■ Work request
Lines holding the word "docker" in the following material must be counted; give only the resulting number.

■ The data

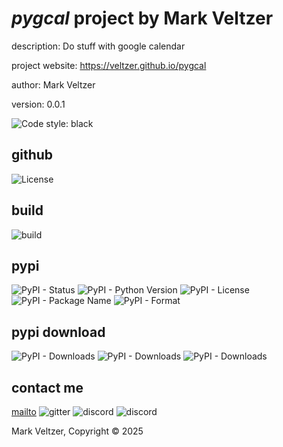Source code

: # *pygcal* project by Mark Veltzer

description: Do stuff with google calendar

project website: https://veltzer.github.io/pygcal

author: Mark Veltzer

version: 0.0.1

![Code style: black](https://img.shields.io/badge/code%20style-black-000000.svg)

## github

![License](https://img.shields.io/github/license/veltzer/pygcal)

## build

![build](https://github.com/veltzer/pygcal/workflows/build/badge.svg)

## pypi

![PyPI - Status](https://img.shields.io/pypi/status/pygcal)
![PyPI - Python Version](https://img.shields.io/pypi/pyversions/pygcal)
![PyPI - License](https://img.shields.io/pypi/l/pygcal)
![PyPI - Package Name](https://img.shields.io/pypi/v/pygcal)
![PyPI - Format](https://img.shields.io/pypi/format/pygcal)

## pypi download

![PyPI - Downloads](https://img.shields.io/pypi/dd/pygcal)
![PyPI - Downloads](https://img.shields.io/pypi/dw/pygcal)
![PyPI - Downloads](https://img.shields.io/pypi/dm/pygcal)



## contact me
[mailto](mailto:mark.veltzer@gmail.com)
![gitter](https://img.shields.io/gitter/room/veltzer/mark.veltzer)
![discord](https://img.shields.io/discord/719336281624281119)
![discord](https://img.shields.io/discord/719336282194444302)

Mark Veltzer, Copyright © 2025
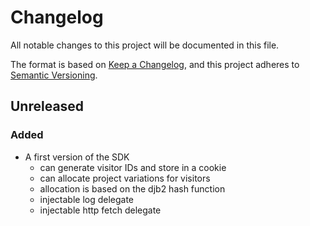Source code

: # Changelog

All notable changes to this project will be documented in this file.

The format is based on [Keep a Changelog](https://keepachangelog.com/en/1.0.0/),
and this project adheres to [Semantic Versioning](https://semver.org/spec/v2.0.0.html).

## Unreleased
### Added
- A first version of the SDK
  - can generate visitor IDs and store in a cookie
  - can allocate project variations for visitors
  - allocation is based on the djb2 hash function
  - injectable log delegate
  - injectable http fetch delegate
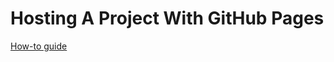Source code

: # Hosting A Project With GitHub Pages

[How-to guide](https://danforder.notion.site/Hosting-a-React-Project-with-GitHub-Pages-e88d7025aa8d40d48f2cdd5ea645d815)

---

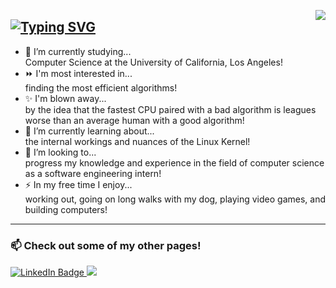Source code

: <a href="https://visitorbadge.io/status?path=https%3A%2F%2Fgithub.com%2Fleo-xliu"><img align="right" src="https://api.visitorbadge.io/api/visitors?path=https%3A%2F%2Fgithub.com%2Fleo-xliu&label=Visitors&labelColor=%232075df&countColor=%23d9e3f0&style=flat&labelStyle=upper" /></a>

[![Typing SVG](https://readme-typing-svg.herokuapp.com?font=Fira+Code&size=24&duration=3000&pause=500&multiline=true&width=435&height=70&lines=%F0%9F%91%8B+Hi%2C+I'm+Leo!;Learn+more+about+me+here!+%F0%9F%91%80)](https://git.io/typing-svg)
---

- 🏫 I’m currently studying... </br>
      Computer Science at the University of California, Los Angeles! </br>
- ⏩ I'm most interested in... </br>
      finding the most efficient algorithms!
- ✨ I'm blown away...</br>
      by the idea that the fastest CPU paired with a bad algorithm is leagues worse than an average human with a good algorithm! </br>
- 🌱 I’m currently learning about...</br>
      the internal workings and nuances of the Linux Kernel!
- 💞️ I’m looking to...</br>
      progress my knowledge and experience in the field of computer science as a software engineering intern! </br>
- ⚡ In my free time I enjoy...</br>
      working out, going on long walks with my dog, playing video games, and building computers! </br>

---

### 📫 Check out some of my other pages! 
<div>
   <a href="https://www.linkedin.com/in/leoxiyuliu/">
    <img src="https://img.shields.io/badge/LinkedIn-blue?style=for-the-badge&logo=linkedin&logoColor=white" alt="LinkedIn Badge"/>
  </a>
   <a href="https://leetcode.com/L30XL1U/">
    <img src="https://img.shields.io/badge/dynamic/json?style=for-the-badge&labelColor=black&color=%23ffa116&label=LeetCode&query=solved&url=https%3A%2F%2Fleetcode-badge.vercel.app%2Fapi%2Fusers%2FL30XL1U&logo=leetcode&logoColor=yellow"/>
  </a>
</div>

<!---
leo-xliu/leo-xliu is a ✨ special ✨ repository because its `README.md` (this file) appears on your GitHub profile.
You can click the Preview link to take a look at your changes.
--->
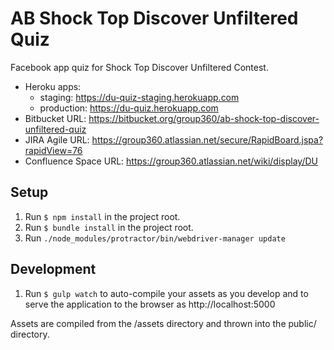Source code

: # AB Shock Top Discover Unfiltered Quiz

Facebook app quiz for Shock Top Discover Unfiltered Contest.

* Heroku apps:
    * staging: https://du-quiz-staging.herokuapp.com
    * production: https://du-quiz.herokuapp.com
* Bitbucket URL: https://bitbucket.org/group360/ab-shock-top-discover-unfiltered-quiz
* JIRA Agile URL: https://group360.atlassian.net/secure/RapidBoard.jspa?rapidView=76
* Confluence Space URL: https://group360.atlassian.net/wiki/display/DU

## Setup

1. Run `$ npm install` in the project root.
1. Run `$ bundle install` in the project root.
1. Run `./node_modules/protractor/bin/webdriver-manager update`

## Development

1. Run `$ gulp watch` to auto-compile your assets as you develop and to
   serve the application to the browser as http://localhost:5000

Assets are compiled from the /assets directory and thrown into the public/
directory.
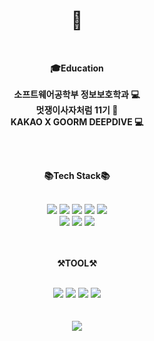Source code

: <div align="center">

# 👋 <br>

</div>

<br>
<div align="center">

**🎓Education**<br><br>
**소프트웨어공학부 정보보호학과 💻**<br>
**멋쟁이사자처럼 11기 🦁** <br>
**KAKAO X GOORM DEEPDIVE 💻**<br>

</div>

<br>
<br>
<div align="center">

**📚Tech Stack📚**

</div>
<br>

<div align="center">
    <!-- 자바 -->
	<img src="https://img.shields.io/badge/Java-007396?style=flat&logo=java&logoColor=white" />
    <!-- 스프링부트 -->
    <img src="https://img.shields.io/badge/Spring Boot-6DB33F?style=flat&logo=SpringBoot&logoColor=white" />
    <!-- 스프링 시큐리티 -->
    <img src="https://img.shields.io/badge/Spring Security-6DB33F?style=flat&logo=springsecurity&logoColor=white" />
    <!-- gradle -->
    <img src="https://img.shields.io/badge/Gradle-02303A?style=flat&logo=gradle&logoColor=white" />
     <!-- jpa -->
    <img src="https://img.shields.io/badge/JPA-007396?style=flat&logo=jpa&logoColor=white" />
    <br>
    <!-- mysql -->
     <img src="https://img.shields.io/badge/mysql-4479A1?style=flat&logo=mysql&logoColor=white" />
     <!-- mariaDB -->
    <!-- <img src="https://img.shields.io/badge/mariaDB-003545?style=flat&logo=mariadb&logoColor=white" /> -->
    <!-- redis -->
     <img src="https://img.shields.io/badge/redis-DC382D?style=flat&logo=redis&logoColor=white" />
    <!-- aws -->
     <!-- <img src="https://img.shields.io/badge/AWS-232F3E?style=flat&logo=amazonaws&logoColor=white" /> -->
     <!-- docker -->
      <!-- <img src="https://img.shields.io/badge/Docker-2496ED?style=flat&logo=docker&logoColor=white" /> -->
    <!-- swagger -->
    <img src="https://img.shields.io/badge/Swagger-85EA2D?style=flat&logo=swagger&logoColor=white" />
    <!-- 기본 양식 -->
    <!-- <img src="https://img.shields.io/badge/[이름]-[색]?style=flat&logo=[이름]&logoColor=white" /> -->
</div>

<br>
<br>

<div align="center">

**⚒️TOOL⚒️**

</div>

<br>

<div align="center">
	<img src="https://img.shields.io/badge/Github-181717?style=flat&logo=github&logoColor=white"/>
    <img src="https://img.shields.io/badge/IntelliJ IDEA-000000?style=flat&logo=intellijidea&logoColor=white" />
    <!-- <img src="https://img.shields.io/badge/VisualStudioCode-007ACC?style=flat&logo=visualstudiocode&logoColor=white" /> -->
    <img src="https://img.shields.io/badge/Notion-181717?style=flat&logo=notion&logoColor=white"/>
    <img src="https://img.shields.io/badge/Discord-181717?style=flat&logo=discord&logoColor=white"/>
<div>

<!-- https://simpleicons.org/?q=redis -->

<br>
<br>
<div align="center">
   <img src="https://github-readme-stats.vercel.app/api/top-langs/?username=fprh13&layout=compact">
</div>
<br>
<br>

...

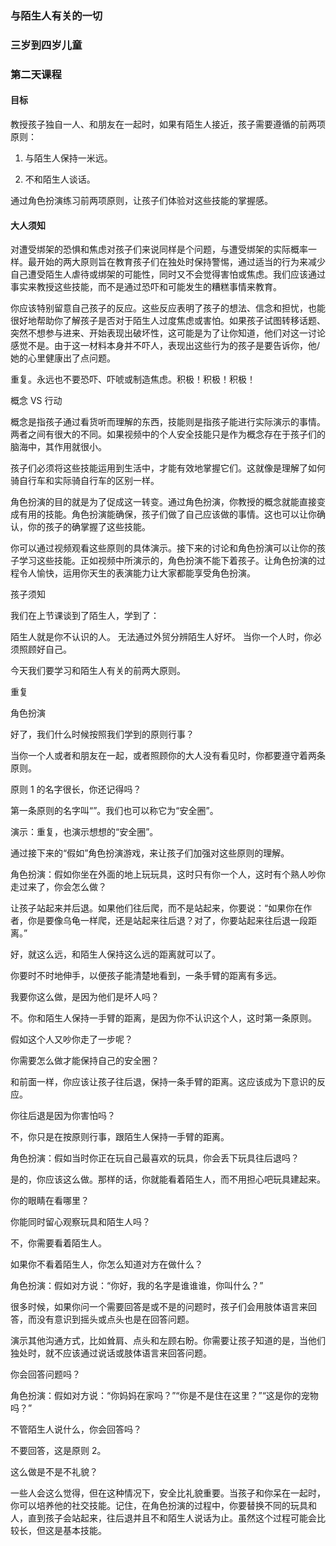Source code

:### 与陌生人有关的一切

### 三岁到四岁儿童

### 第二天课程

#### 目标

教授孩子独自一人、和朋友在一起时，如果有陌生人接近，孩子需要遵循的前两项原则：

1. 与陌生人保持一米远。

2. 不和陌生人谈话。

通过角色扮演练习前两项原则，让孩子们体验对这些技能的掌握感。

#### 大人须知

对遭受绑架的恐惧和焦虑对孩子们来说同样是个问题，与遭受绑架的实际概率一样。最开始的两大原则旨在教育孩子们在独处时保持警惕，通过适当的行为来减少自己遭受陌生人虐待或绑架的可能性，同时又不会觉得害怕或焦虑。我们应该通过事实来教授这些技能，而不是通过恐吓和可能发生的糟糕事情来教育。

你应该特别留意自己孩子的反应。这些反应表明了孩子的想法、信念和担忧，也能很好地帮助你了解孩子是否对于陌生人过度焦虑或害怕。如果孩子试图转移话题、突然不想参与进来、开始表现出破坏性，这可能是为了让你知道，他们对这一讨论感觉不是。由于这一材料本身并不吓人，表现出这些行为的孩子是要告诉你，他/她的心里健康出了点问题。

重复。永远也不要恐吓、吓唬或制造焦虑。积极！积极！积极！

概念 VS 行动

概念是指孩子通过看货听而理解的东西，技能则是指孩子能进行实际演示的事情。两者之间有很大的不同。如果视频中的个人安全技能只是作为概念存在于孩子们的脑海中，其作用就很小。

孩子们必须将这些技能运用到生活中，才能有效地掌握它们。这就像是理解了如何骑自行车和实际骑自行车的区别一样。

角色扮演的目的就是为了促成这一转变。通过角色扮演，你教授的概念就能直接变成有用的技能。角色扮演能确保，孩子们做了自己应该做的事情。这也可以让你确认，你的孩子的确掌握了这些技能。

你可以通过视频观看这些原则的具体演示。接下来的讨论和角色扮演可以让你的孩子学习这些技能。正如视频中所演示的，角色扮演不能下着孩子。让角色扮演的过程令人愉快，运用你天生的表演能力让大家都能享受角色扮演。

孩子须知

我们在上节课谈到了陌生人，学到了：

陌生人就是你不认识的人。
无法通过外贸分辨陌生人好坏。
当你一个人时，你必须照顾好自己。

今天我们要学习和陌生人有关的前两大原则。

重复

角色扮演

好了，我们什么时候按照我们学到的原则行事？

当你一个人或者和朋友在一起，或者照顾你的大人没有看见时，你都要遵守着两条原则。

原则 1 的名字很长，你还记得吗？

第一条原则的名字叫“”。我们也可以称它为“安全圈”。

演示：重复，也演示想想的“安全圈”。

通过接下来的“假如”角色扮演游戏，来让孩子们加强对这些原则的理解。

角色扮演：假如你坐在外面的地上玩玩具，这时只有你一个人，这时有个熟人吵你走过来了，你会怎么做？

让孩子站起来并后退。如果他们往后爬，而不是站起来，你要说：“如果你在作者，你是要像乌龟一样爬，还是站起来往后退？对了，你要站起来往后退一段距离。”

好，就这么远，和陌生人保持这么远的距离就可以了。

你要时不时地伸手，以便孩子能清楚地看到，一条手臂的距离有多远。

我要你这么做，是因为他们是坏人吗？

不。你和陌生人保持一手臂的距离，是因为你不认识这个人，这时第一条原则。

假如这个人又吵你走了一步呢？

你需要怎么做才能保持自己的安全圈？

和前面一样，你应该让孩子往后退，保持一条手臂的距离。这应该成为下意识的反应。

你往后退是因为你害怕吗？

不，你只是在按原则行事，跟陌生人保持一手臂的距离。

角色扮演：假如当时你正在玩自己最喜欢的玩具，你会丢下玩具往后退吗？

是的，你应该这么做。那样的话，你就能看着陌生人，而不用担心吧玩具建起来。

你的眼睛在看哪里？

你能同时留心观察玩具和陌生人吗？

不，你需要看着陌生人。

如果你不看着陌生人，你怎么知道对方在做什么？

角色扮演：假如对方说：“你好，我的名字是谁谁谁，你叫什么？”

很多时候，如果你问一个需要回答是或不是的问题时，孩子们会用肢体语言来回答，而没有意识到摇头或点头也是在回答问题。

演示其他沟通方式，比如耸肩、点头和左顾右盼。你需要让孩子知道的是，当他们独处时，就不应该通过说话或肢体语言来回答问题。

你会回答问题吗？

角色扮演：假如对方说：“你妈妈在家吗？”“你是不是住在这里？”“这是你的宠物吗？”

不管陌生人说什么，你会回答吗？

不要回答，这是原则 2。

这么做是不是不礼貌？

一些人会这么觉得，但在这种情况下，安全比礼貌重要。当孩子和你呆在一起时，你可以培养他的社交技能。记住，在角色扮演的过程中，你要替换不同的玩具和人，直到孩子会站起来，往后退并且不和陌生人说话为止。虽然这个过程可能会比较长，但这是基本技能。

■ Exercise output
2